Collected low-quality IDs:

[11, 7, 13, 10]

After sorting:

[7, 10, 11, 13]

Final output:

problem_id
7
10
11
13

Complexity Analysis

Measure	Complexity	Explanation
Time	O(n)	Each problem row is processed once
Space	O(1)	Aside from output storage, only constant extra memory is used

The database query scans all rows exactly once and applies a constant-time arithmetic computation to each row. No additional data structures are required.

Test Cases

def low_quality(problems):
    result = []

    for problem_id, likes, dislikes in problems:
        if likes / (likes + dislikes) < 0.6:
            result.append(problem_id)

    return sorted(result)

# Provided example
assert low_quality([
    [6, 1290, 425],
    [11, 2677, 8659],
    [1, 4446, 2760],
    [7, 8569, 6086],
    [13, 2050, 4164],
    [10, 9002, 7446]
]) == [7, 10, 11, 13]  # standard mixed case

# Exactly 60%, should NOT be included
assert low_quality([
    [1, 60, 40]
]) == []  # strict inequality check

# Below 60%
assert low_quality([
    [1, 59, 41]
]) == [1]  # just below threshold

# Above 60%
assert low_quality([
    [1, 61, 39]
]) == []  # just above threshold

# Single row low quality
assert low_quality([
    [5, 1, 9]
]) == [5]  # extremely low ratio

# Single row high quality
assert low_quality([
    [5, 9, 1]
]) == []  # extremely high ratio

# Multiple unsorted IDs
assert low_quality([
    [10, 1, 9],
    [2, 2, 8],
    [7, 9, 1]
]) == [2, 10]  # verifies sorting

# All low quality
assert low_quality([
    [1, 1, 9],
    [2, 2, 8],
    [3, 3, 7]
]) == [1, 2, 3]  # every row qualifies

# No low-quality problems
assert low_quality([
    [1, 10, 1],
    [2, 20, 2]
]) == []  # empty result

Test Summary

Test	Why
Provided example	Verifies standard functionality
Exactly 60%	Ensures strict inequality is handled correctly
Just below 60%	Validates boundary inclusion
Just above 60%	Validates boundary exclusion
Single low-quality row	Tests minimal qualifying input
Single high-quality row	Tests minimal non-qualifying input
Unsorted IDs	Confirms final sorting behavior
All low-quality	Ensures every row can qualify
No low-quality rows	Ensures empty output works correctly

Edge Cases

Problems With Exactly 60% Likes

A common mistake is using <= 0.6 instead of < 0.6. The problem explicitly states that low-quality problems must have a percentage strictly less than 60%.

For example:

likes = 60
dislikes = 40

The ratio is exactly 0.6, so this problem must not appear in the result.
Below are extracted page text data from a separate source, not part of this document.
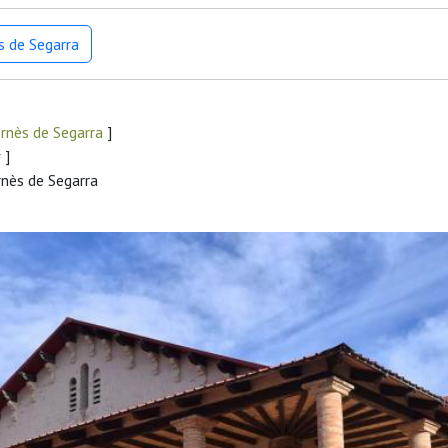
s de Segarra
rnès de Segarra
]
r
]
rnès de Segarra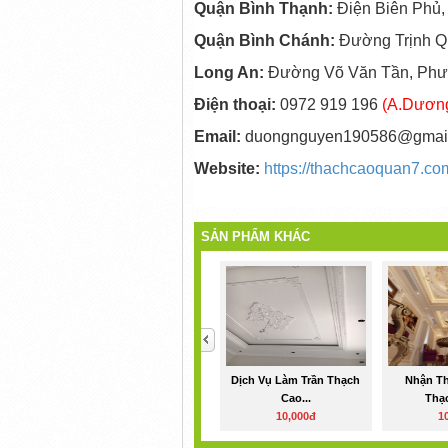
Quận Bình Thạnh:
Điện Biên Phủ,
Quận Bình Chánh:
Đường Trịnh Q
Long An:
Đường Võ Văn Tần, Phườ
Điện thoại:
0972 919 196
(A.Dươn
Email:
duongnguyen190586@gmai
Website:
https://thachcaoquan7.co
SẢN PHẨM KHÁC
<
Dịch Vụ Làm Trần Thạch
Nhận Th
Cao...
Thạc
10,000đ
1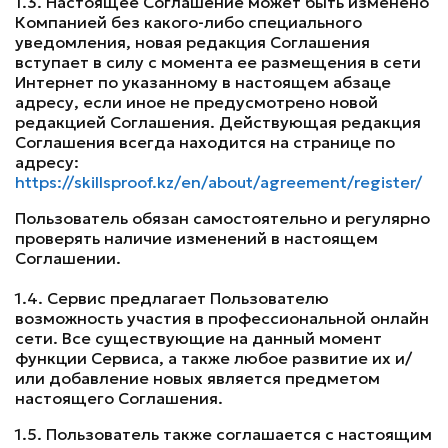
1.3. Настоящее Соглашение может быть изменено
Компанией без какого-либо специального
уведомления, новая редакция Соглашения
вступает в силу с момента ее размещения в сети
Интернет по указанному в настоящем абзаце
адресу, если иное не предусмотрено новой
редакцией Соглашения. Действующая редакция
Соглашения всегда находится на странице по
адресу:
https://skillsproof.kz/en/about/agreement/register/
Пользователь обязан самостоятельно и регулярно
проверять наличие изменений в настоящем
Соглашении.
1.4. Сервис предлагает Пользователю
возможность участия в профессиональной онлайн
сети. Все существующие на данный момент
функции Сервиса, а также любое развитие их и/
или добавление новых является предметом
настоящего Соглашения.
1.5. Пользователь также соглашается с настоящим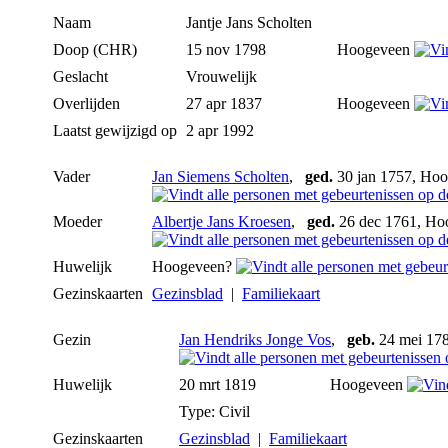
Naam
Jantje Jans
Scholten
Doop (CHR)
15 nov 1798
Hoogeveen
Geslacht
Vrouwelijk
Overlijden
27 apr 1837
Hoogeveen
Laatst gewijzigd op
2 apr 1992
Vader
Jan Siemens Scholten
,
ged.
30 jan 1757, Ho
Moeder
Albertje Jans Kroesen
,
ged.
26 dec 1761, H
Huwelijk
Hoogeveen?
Gezinskaarten
Gezinsblad
|
Familiekaart
Gezin
Jan Hendriks Jonge Vos
,
geb.
24 mei 17
Huwelijk
20 mrt 1819
Hoogeveen
Type: Civil
Gezinskaarten
Gezinsblad
|
Familiekaart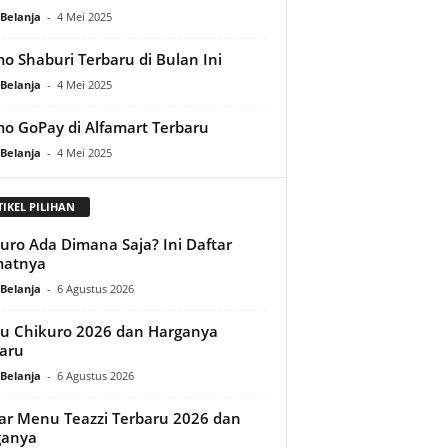
Belanja
-
4 Mei 2025
o Shaburi Terbaru di Bulan Ini
Belanja
-
4 Mei 2025
o GoPay di Alfamart Terbaru
Belanja
-
4 Mei 2025
TIKEL PILIHAN
uro Ada Dimana Saja? Ini Daftar
matnya
Belanja
-
6 Agustus 2026
 Chikuro 2026 dan Harganya
aru
Belanja
-
6 Agustus 2026
ar Menu Teazzi Terbaru 2026 dan
ganya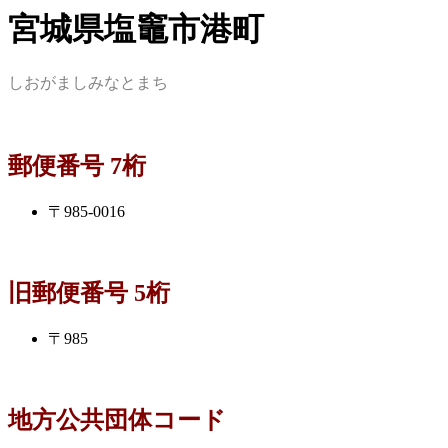
宮城県塩竈市港町
しおがましみなとまち
郵便番号 7桁
〒985-0016
旧郵便番号 5桁
〒985
地方公共団体コード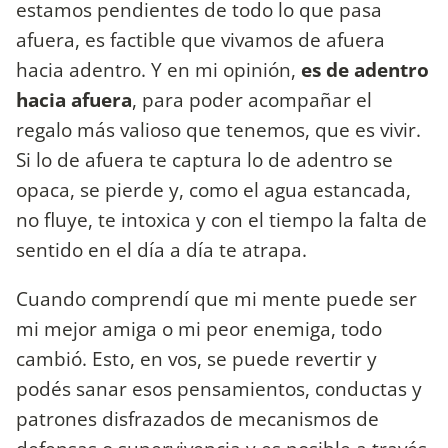
estamos pendientes de todo lo que pasa
afuera, es factible que vivamos de afuera
hacia adentro. Y en mi opinión,
es de adentro
hacia afuera
, para poder acompañar el
regalo más valioso que tenemos, que es vivir.
Si lo de afuera te captura lo de adentro se
opaca, se pierde y, como el agua estancada,
no fluye, te intoxica y con el tiempo la falta de
sentido en el día a día te atrapa.
Cuando comprendí que mi mente puede ser
mi mejor amiga o mi peor enemiga, todo
cambió. Esto, en vos, se puede revertir y
podés sanar esos pensamientos, conductas y
patrones disfrazados de mecanismos de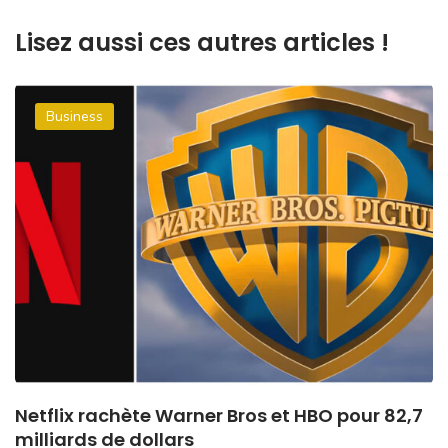
Lisez aussi ces autres articles !
Business
Netflix rachète Warner Bros et HBO pour 82,7
milliards de dollars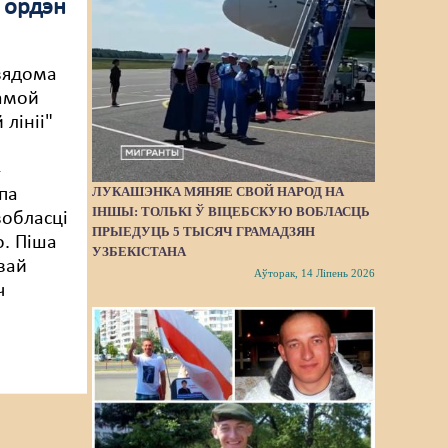
 ордэн
 вядома
амой
лініі"
-
ЛУКАШЭНКА МЯНЯЕ СВОЙ НАРОД НА
 па
ІНШЫ: ТОЛЬКІ Ў ВІЦЕБСКУЮ ВОБЛАСЦЬ
вобласці
ПРЫЕДУЦЬ 5 ТЫСЯЧ ГРАМАДЗЯН
о. Піша
УЗБЕКІСТАНА
вай
Аўторак, 14 Ліпень 2026
ч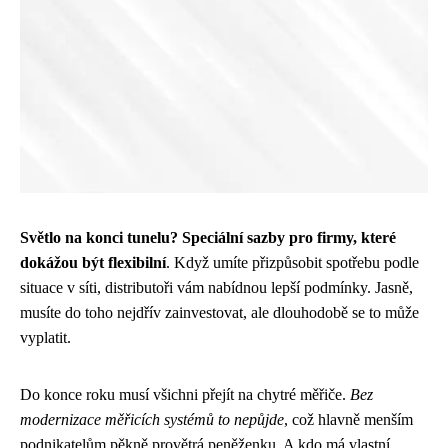
Světlo na konci tunelu? Speciální sazby pro firmy, které
dokážou být flexibilní
. Když umíte přizpůsobit spotřebu podle
situace v síti, distributoři vám nabídnou lepší podmínky. Jasně,
musíte do toho nejdřív zainvestovat, ale dlouhodobě se to může
vyplatit.
Do konce roku musí všichni přejít na chytré měřiče.
Bez
modernizace měřicích systémů to nepůjde
, což hlavně menším
podnikatelům pěkně provětrá peněženku. A kdo má vlastní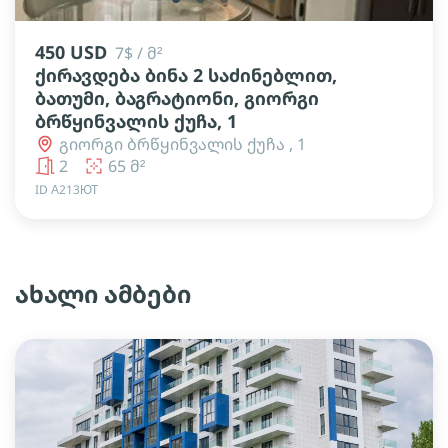
450 USD
7$ / მ²
ქირავდება ბინა 2 საძინებლით,
ბათუმი, ბაგრატიონი, გიორგი
ბრწყინვალის ქუჩა, 1
გიორგი ბრწყინვალის ქუჩა , 1
2
65 მ²
ID А213ЮТ
ახალი ამბები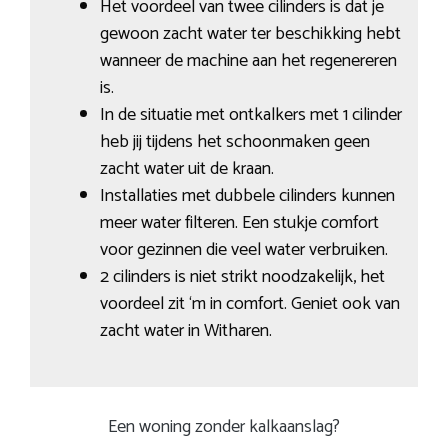
Het voordeel van twee cilinders is dat je
gewoon zacht water ter beschikking hebt
wanneer de machine aan het regenereren
is.
In de situatie met ontkalkers met 1 cilinder
heb jij tijdens het schoonmaken geen
zacht water uit de kraan.
Installaties met dubbele cilinders kunnen
meer water filteren. Een stukje comfort
voor gezinnen die veel water verbruiken.
2 cilinders is niet strikt noodzakelijk, het
voordeel zit ‘m in comfort. Geniet ook van
zacht water in Witharen.
Een woning zonder kalkaanslag?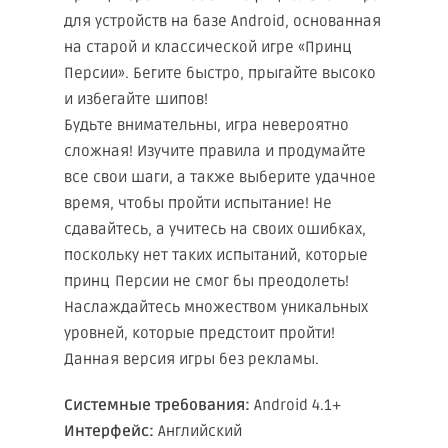
для устройств на базе Android, основанная
на старой и классической игре «Принц
Персии». Бегите быстро, прыгайте высоко
и избегайте шипов!
Будьте внимательны, игра невероятно
сложная! Изучите правила и продумайте
все свои шаги, а также выберите удачное
время, чтобы пройти испытание! Не
сдавайтесь, а учитесь на своих ошибках,
поскольку нет таких испытаний, которые
принц Персии не смог бы преодолеть!
Наслаждайтесь множеством уникальных
уровней, которые предстоит пройти!
Данная версия игры без рекламы.
Системные требования:
Android 4.1+
Интерфейс:
Английский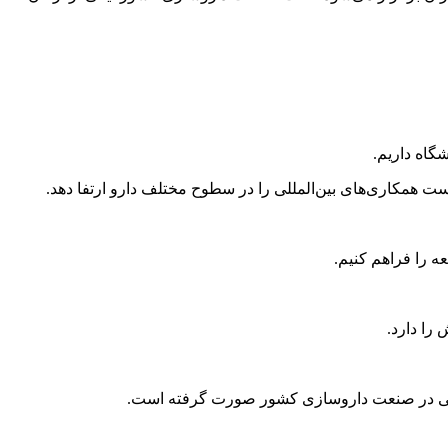
گاه داریم.
 است همکاری‌های بین‌المللی را در سطوح مختلف دارو ارتفا دهد.
 را فراهم کنیم.
را دارد.
 بزرگی در صنعت داروسازی کشور صورت گرفته است.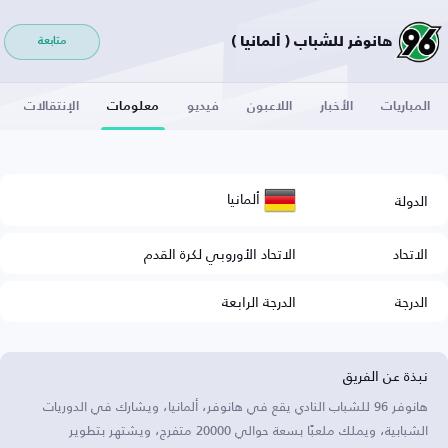
هانوفر للشباب ( ألمانيا )
متابعة
المباريات
الأخبار
اللاعبون
فيديو
معلومات
الإنتقالات
ألمانيا
الدولة
الاتحاد
الاتحاد الأوروبي لكرة القدم
الدرجة
الدرجة الرابعة
نبذة عن الفريق
هانوفر 96 للشباب النادي يقع في هانوفر، ألمانيا، ويشارك في الدوريات
الشبابية، ويملك ملعبًا بسعة حوالي 20000 متفرج، ويشتهر بتطوير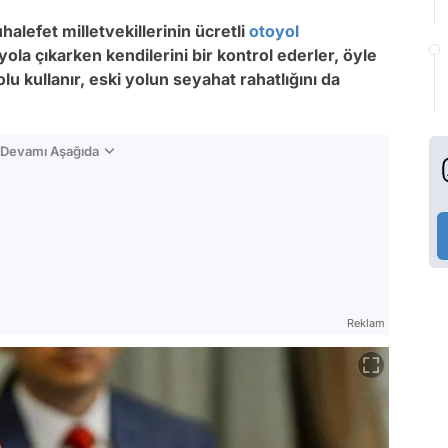
alefet milletvekillerinin ücretli
otoyol
 yola çıkarken kendilerini bir kontrol ederler, öyle
lu kullanır, eski yolun seyahat rahatlığını da
n Devamı Aşağıda
Reklam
The implementation correctly uses a strict comparison.

Integer Division Errors

In many SQL engines and programming languages, dividing integers truncates decimal values.

For example:

1 / 2 = 0

instead of:

0.5

If integer division is used accidentally, many ratios become incorrect, leading to wrong filtering results.

The SQL solution avoids this by using:

likes * 1.0 / (likes + dislikes)

which forces floating-point arithmetic.

Empty Result Set

It is possible that no problems satisfy the low-quality condition.

For example:

[1, 10, 1]
[2, 20, 2]

Both problems have like percentages greater than 60%.

The implementation correctly returns an empty result without errors or special-case handling.